Letter to the Editor: Divest the Rest
For three years the word “divestment” has been peppered throughout campus publications, plastered on the walls of Val and scrawled with chalk on the steps of Frost. But what does it really mean?
One could say the word arrived on campus in September 2012, when environmental activist Bill McKibben came to speak in Johnson Chapel. He argued that by investing in fossil fuel companies, Amherst College was an active participant in the climate crisis. The Green Amherst Project decided to ask the board of trustees to divest from coal, reasoning that divestment from one fossil fuel was more realistic than divestment from all of them. After all, Amherst didn’t even have any direct investments in coal companies, so all the board had to do was promise not to invest in them in the future.

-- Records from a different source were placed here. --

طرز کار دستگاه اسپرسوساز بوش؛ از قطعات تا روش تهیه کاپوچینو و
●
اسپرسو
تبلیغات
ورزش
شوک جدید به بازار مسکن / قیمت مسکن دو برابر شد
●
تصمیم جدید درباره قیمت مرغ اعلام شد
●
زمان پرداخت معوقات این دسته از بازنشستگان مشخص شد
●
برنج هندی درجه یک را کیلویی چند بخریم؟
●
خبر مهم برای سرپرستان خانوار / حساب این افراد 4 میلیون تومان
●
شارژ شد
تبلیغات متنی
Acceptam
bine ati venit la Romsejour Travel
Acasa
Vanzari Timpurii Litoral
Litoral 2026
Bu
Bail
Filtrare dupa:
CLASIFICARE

Last February, the board released their answer on coal divestment — not a yes or a no, but a 1,200-word “Statement on Sustainability and Investment Policy” in which they argued that divestment from coal would be a hollow act with little financial impact on the industry. Flummoxed by this response, the Green Amherst Project spent the rest of the spring semester planning its response.

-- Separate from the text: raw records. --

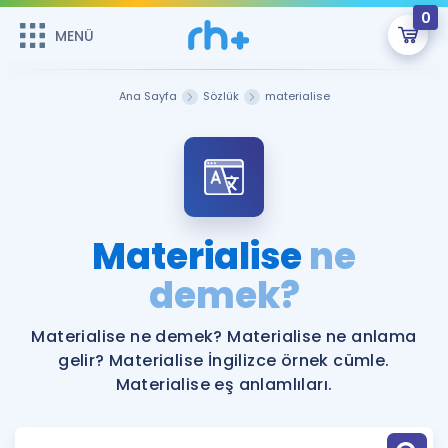
0
MENÜ
MENÜ
Üye Girişi
Ana Sayfa
Sözlük
materialise
Online Dersler
Sepetin Şu An Boş.
Çalışma Paketleri
Remzi Hoca ile seni sınava hazırlayacak onlarca eğitim seni
bekliyor!
Kitaplar ve Kaynaklar
GİRİŞ YAP
Materialise
ne
Katılımcı Görüşleri
demek?
Şifremi Hatırlamıyorum
ÜYE DEĞİLİM
Faydalı Araçlar
Materialise ne demek? Materialise ne anlama
gelir? Materialise İngilizce örnek cümle.
Ücretsiz Kaynaklar
Blog
İngilizce Gramer
Materialise eş anlamlıları.
Hakkımızda
Kariyer
Sözlük
Soru & Cevap
İletişim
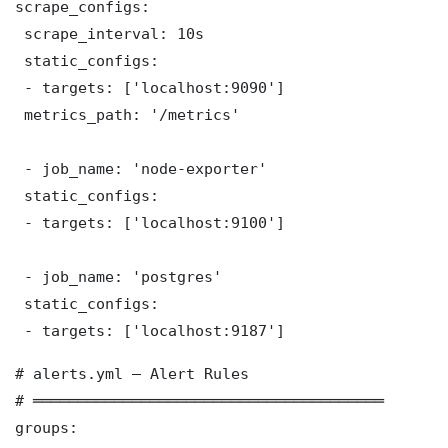
scrape_configs:

 scrape_interval: 10s

 static_configs:

 - targets: ['localhost:9090']

 metrics_path: '/metrics'

 - job_name: 'node-exporter'

 static_configs:

 - targets: ['localhost:9100']

 - job_name: 'postgres'

 static_configs:

 - targets: ['localhost:9187']
# alerts.yml — Alert Rules

# ═══════════════════════════════════════

groups:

Which brings us to this year. Now its own group separate from the Green Amherst Project, Divest Amherst is asking the board to divest not just from the coal industry, but from the fossil fuel industry as a whole. By doing this, we align ourselves with the majority of college divestment movements around the nation, which have been asking for complete fossil fuel divestment all along, as well as with our own faculty and alumni, who have released statements in favor of complete divestment.
It might seem misguided to demand more of the board when they were so dismissive of our smaller request. But that’s precisely the point: The board asserted that divesting from the coal industry would be pointless, so we’re asking them for something more meaningful. Complete divestment would show the industry that Amherst will not support the environmentally destructive and morally reprehensible practices that the industry represents. If the industry fails to respond to the people whose lives — and planet — it is destroying, it will eventually collapse.
As first-years may know from their summer reading, Naomi Klein wrote in “This Changes Everything” that “Young people have a special moral authority in making this argument to their school administrators. These are the institutions entrusted to prepare them for the future; so it is the height of hypocrisy for those same institutions to profit from an industry that has declared war on the future at the most elemental level.”
We ask the board to recognize this hypocrisy and divest now.